Por su parte, Rafael González Villegas, en su libro “60 años del rock mexicano” se refiere a algunos “cafés cantantes”, que eran sitios inspirados en los cafés beatnik de Estados Unidos, donde las primeras bandas de rock&roll mexicanas hacían sus presentaciones ante un auditorio conformado por jóvenes que bebían café y refrescos, en sitios como Ruser, Café Amor, Hullabaloo, El Sótano, Chamonix, Schiafarello, Pau Pau, Milleti, y otros.
Estos muchachos bohemios, hombres y mujeres, se rebelaban ante el estatus quo, eran cultos y sensibles (o aspiraban a serlo), amantes del arte y la literatura, inconformes que vestían de negro, con suéteres de cuello de tortuga, usaban barbas y bigotes, y las chicas se atrevían a ponerse pantalones, memorizar poesías y frases cultas que escupían a la menor provocación, mientras fumaban con desesperación como si fuera a pasar de moda.
Este ambiente intelectual, sobrecargado de pretención y sofisticamiento, está retratado con cierta autenticidad en películas ya clásicas, como en el díptico de “Los bienamados” (1965), que conforman “Un alma pura” de Juan Ibáñez, y “Tajimara” de Juan José Gurrola. También está presente en “Las dos Elenas” (1965) de José Luis Ibáñez. Estas tres películas además reciben de forma directa la influencia de la Nouvelle Vague del cine francés, tanto en vanguardista estilo narrativo, como en su intención de retratar el mundo de los jóvenes de la época. En “Las dos Elenas” aparece al inicio el ambiente desenfadado de un café existencialista, mientras que en las otras dos se recrean reuniones muy concurridas que cumplen con este perfil. En ellas, el espectador atento podrá encontrar personalidades de la intelectualidad mexicana como los escritores Carlos Fuentes (autor de las historias de “Un alma pura” y “Las dos Elenas”), Juan García Ponce (autor de “Tajimara”) y Carlos Monsiváis, entre otros.
“Tajimara”.

- - - -

### Tareas:
(1) Responde estas preguntas sobre el texto de los cafés cantantes:
(a) ¿Cuál es el título del libro de Rafael González Villegas?
(b) ¿Qué prenda se atrevían a ponerse las chicas?
(c) ¿Quién dirigió "Tajimara"?
(2) Reanuda el texto sobre los cafés cantantes desde el punto en que termina.
Los ítems no intervienen en esto.

- - - -

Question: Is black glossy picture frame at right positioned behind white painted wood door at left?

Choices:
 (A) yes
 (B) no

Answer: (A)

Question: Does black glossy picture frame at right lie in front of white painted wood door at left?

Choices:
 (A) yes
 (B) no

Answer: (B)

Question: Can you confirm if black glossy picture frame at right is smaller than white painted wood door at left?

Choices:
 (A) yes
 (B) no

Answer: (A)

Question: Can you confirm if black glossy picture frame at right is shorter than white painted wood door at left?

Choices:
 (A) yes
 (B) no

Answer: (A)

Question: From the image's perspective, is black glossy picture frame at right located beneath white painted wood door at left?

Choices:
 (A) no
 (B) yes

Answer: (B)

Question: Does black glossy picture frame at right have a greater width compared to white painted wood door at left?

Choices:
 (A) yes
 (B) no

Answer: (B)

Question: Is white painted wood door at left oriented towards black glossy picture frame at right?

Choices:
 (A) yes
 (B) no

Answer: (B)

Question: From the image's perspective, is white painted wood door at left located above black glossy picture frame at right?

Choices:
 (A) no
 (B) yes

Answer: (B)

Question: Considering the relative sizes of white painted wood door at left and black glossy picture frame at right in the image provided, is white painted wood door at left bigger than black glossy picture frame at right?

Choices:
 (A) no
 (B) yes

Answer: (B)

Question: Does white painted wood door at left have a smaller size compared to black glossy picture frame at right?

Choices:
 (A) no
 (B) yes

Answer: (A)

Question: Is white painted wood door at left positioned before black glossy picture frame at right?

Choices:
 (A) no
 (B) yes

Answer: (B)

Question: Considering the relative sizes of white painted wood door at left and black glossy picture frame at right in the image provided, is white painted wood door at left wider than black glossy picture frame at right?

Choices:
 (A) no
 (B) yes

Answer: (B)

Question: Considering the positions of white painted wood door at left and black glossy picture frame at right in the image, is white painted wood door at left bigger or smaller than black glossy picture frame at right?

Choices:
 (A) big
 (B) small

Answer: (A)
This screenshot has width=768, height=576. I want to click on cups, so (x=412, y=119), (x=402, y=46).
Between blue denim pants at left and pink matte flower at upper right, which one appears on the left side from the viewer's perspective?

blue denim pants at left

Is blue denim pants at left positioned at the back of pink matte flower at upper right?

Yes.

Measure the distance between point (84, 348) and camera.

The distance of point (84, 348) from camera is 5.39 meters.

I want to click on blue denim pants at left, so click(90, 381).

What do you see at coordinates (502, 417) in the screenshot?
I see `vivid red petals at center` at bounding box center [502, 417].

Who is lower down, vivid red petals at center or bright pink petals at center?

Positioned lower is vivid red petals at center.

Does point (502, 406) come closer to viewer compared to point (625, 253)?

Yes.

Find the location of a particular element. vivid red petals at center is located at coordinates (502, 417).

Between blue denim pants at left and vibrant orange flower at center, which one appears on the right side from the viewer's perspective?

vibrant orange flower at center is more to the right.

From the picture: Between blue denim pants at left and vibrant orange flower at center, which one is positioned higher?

- - - -

### Respuestas por tarea:
(1)
(a) "60 años del rock mexicano".
(b) Pantalones.
(c) Juan José Gurrola.

(2)
La fatalidad es un signo que cruza los diálogos, a veces con suma gravedad y rebuscamiento. En “Un alma pura”, por ejemplo, la escena de una fiesta en Nueva York abre con la declaración de un sujeto que aparece a cuadro y dice “Las maniobras inconcientes de un alma pura son aun más singulares que las combinaciones del vicio”. En seguida, Sally Belfrage, una de las protagonistas, le confiesa lo que sigue a su amado (Enrique Rocha): “Hay tan poco tiempo para todo, para todo, que siento miedo. Juan Luis, no hagamos planes, quiero que seas feliz y libre a mi lado, para eso viniste aquí ¿no es verdad? ¿Entiendes Juan Luis? ¡Vive el presente!”.
Por su parte, en “Las dos Elenas”, antes de entrar al café, Julissa le dice el siguiente diálogo a su esposo, encarnado por Enrique Álvarez Félix: —Víctor Nibelungo: por primera vez me doy cuenta que las mujeres nacimos para ser detestadas. Te voy a exigir más y más, para que me odies más y más, y me necesites más y mas”.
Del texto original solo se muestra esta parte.